QueryWorkflow cannot query workflow for failed state?

I’m getting the following error when i query the workflow state:

Cannot query workflow due to Workflow Task in failed state

However, I’m still able to see the workflow state from the Temporal UI. I thought the UI uses the same method in querying the workflow type via query type with the QueryWorkflow API

Thanks,
Derek

How do you make the query request? It contains RejectCondition. Make sure that you specify NONE.

Just to add, would also look at event history of this execution.

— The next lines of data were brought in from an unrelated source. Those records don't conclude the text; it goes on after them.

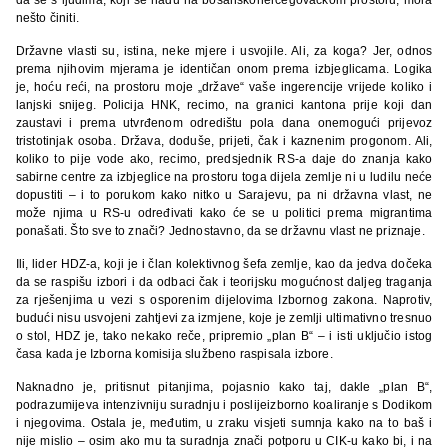
nešto činiti.
Državne vlasti su, istina, neke mjere i usvojile. Ali, za koga? Jer, odnos
prema njihovim mjerama je identičan onom prema izbjeglicama. Logika
je, hoću reći, na prostoru moje „države“ vaše ingerencije vrijede koliko i
lanjski snijeg. Policija HNK, recimo, na granici kantona prije koji dan
zaustavi i prema utvrđenom odredištu pola dana onemogući prijevoz
tristotinjak osoba. Država, doduše, prijeti, čak i kaznenim progonom. Ali,
koliko to pije vode ako, recimo, predsjednik RS-a daje do znanja kako
sabirne centre za izbjeglice na prostoru toga dijela zemlje ni u ludilu neće
dopustiti – i to porukom kako nitko u Sarajevu, pa ni državna vlast, ne
može njima u RS-u određivati kako će se u politici prema migrantima
ponašati. Što sve to znači? Jednostavno, da se državnu vlast ne priznaje.
Ili, lider HDZ-a, koji je i član kolektivnog šefa zemlje, kao da jedva dočeka
da se raspišu izbori i da odbaci čak i teorijsku mogućnost daljeg traganja
za rješenjima u vezi s osporenim dijelovima Izbornog zakona. Naprotiv,
budući nisu usvojeni zahtjevi za izmjene, koje je zemlji ultimativno tresnuo
o stol, HDZ je, tako nekako reče, pripremio „plan B“ – i isti uključio istog
časa kada je Izborna komisija službeno raspisala izbore.
Naknadno je, pritisnut pitanjima, pojasnio kako taj, dakle „plan B“,
podrazumijeva intenzivniju suradnju i poslijeizborno koaliranje s Dodikom
i njegovima. Ostala je, međutim, u zraku visjeti sumnja kako na to baš i
nije mislio – osim ako mu ta suradnja znači potporu u CIK-u kako bi, i na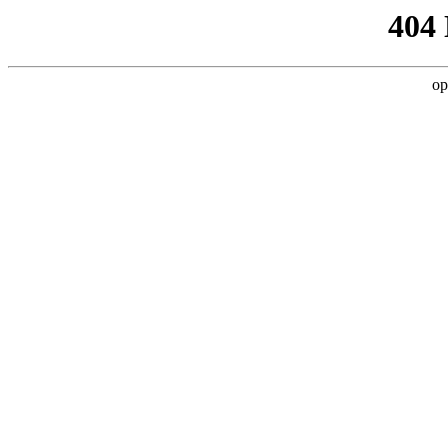
404
op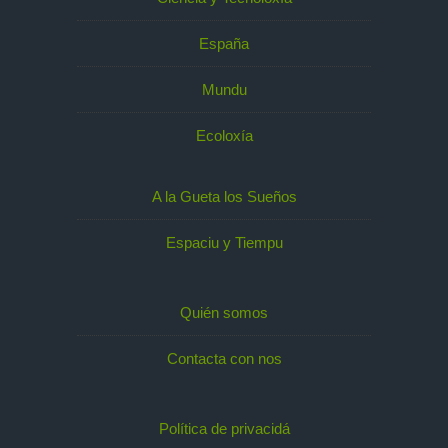
España
Mundu
Ecoloxía
A la Gueta los Sueños
Espaciu y Tiempu
Quién somos
Contacta con nos
Política de privacidá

The mentioned error can happen if you have workflow task that continues being in failed state (look if you can find WorkflowTaskFailed/TimedOut events in this execution event history).

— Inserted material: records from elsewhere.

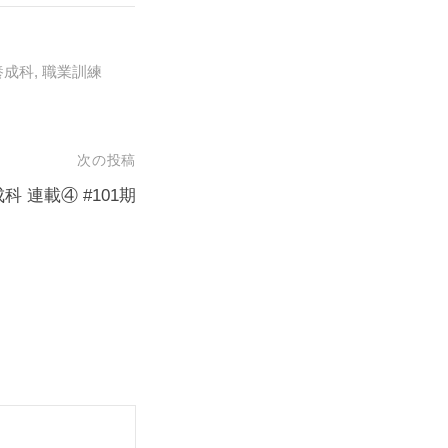
養成科
,
職業訓練
次の投稿
 連載④ #101期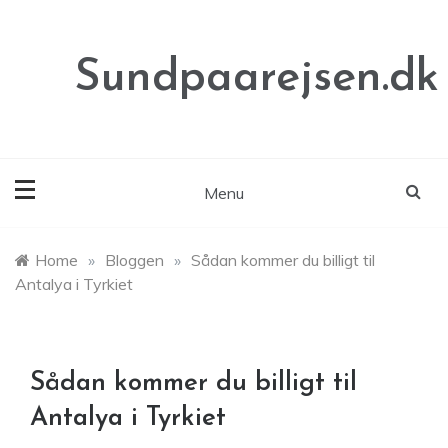
Skip
to
content
Sundpaarejsen.dk
Menu
Home
»
Bloggen
»
Sådan kommer du billigt til
Antalya i Tyrkiet
Sådan kommer du billigt til
Antalya i Tyrkiet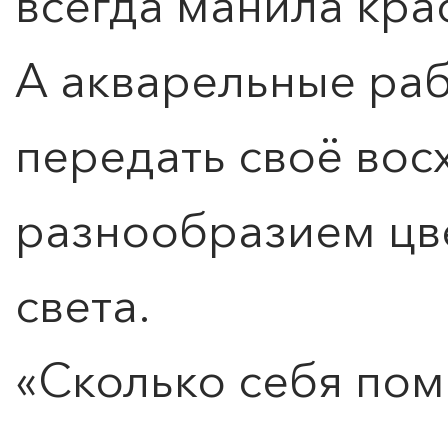
всегда манила кра
А акварельные раб
передать своё во
разнообразием цве
света.
«Сколько себя пом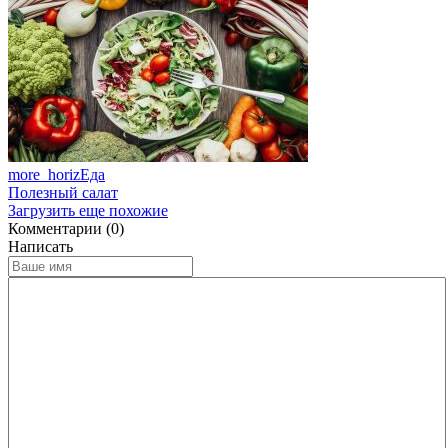
more_horiz
Еда
Полезный салат
Загрузить еще похожие
Комментарии (0)
Написать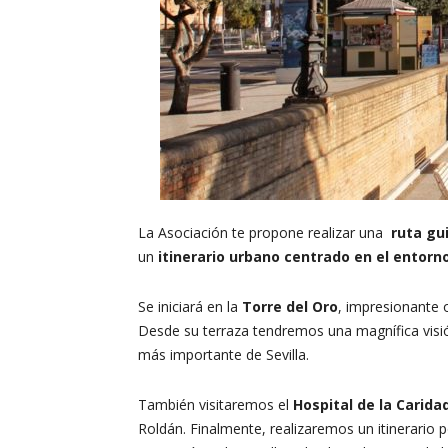
La Asociación te propone realizar una
ruta gui
un
itinerario urbano centrado en el entorno
Se iniciará en la
Torre del Oro
, impresionante 
Desde su terraza tendremos una magnífica visió
más importante de Sevilla.
También visitaremos el
Hospital de la Carida
Roldán. Finalmente, realizaremos un itinerario p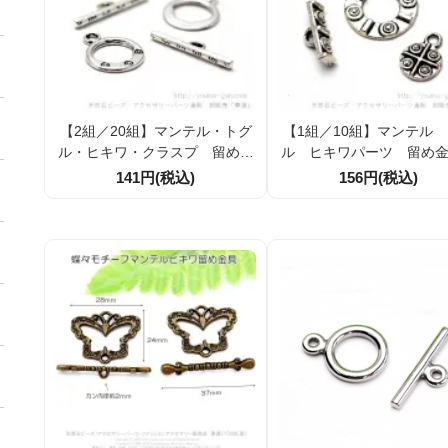
【2組／20組】マンテル・トグ
【1組／10組】マンテル
ル・ヒキワ・クラスプ 留め金
ル ヒキワパーツ 留め
具 民族調モチーフ 輪13ｍ
チャーム 3点セット 立
141円(税込)
156円(税込)
ｍ シルバー銀古美（1077819
飾 輪16ｍｍ シルバー
45）
（107781739）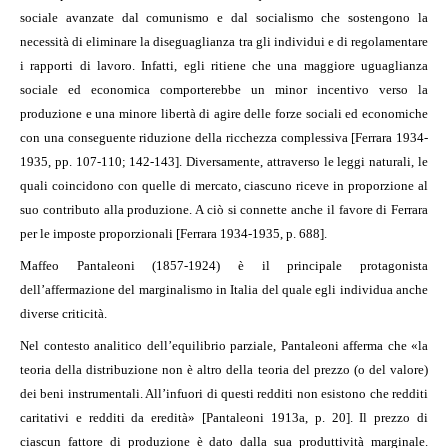
sociale avanzate dal comunismo e dal socialismo che sostengono la
necessità di eliminare la diseguaglianza tra gli individui e di regolamentare
i rapporti di lavoro. Infatti, egli ritiene che una maggiore uguaglianza
sociale ed economica comporterebbe un minor incentivo verso la
produzione e una minore libertà di agire delle forze sociali ed economiche
con una conseguente riduzione della ricchezza complessiva [Ferrara 1934-
1935, pp. 107-110; 142-143]. Diversamente, attraverso le leggi naturali, le
quali coincidono con quelle di mercato, ciascuno riceve in proporzione al
suo contributo alla produzione. A ciò si connette anche il favore di Ferrara
per le imposte proporzionali [Ferrara 1934-1935, p. 688].
Maffeo Pantaleoni (1857-1924) è il principale protagonista
dell’affermazione del marginalismo in Italia del quale egli individua anche
diverse criticità.
Nel contesto analitico dell’equilibrio parziale, Pantaleoni afferma che «la
teoria della distribuzione non è altro della teoria del prezzo (o del valore)
dei beni instrumentali. All’infuori di questi redditi non esistono che redditi
caritativi e redditi da eredità» [Pantaleoni 1913a, p. 20]. Il prezzo di
ciascun fattore di produzione è dato dalla sua produttività marginale.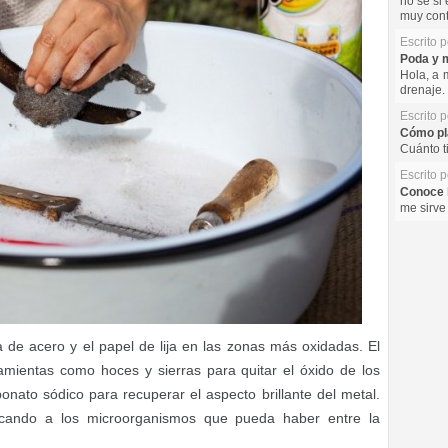
no se si 
muy cont
Escrito 
Poda y m
Hola, a 
drenaje. 
Escrito 
Cómo pla
Cuánto t
Escrito 
Conoce l
me sirve
 de acero y el papel de lija en las zonas más oxidadas. El
ramientas como hoces y sierras para quitar el óxido de los
nato sódico para recuperar el aspecto brillante del metal.
acando a los microorganismos que pueda haber entre la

Thanks, i’ll look into using QueryWorkflowWithOptions

queryResponse, queryErr := s.wfClient.Temporal.QueryWorkflowWithOptions(ctx, &client.QueryWorkflowWithOptionsRequest{
			WorkflowID:           "ebca4a66-d32c-4b44-a414-001dc670923e",
			RunID:                     runId,
			QueryType:            workflow.QueryMetadataKey,
			QueryRejectCondition: enums.QUERY_REJECT_CONDITION_NONE,
		})

@tihomir @maxim

Current Use Case:
Currently, I call ListWorkflow to get the list of workflows and then for each one I call query to get the workflow state and aggregate the data back to the user. I’ve ran into issue with the call to my api will timeout because querying takes so long; especially with workflows that are left in a bad state (ex non deterministic), or due to workflow code changes, the query will eventually timeout on the caller side.

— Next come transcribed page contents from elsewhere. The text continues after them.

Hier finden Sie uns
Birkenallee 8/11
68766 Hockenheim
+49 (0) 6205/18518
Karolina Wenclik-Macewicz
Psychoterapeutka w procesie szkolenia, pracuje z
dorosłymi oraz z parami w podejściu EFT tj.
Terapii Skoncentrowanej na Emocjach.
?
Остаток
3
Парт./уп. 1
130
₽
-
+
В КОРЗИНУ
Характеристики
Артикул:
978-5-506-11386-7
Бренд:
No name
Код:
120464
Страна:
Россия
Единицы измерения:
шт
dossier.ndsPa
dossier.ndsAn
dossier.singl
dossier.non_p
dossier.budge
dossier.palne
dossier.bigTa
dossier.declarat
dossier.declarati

The only way I’ve been able to get around this problem is by putting a StartTime filter on my querying of list Workflows to by pass this issue, but this is not ideal

Code:

queryResponse, queryErr :=  workflow.QueryWorkflowWithOptions(ctx, &client.QueryWorkflowWithOptionsRequest{
				WorkflowID:           workflowId,
				RunID:                     runId,
				QueryType:            workflow.QueryMetadataKey,
			})

Note: in the code, there is the QUERY_REJECT_CONDITION_NOT_COMPLETED_CLEANLY that I could use, but this also captures the workflows that completed, but due to workflow code changes or incorrect workflow deterministic usage like UUID.

  1. From my understanding, versioning is one mechanism to solve this problem.
    • It’s not clear how you would use versioning to address an issue when you query a workflow. Is it possible to ListWorkflow by version in the query string. It wasn’t clear how this would be done in the query string
    • How do you also specify a version when starting the workflow ExecuteWorkflow. I’m not seeing anything in StartWorkflowOptions request of the API.
  2. However, it’s not clear what I can do after the fact since the workflow is part of the workflow history. One option that could work from what I’ve been told is reseting it, but I haven’t been able to get that to work. Maybe i’m understanding the usage it incorrectly
    • tctl ---ns "default" workflow reset -w e823235b-b0a3-4c7a-86dd-5c85c5eecc0e --event_id 3 --reason "test"
    • I tried running different variation of the command above specifying different event_id and in each case there seems to be error:
      • Code = InvalidArgument desc = StateRebuilder unable to Rebuild mutable state to event ID: 4, version: 0x401fdb0f70, this event must be at the boundary
        (‘export TEMPORAL_CLI_SHOW_STACKS=1’ to see stack trace
      • Or it would go through and I would get The system failed this Workflow Task. If a reset for this Workflow was requested check the progress on the new Workflow, otherwise reset this Workflow.

Thanks,
Derek

I would start from making sure that you never have broken workflows in production.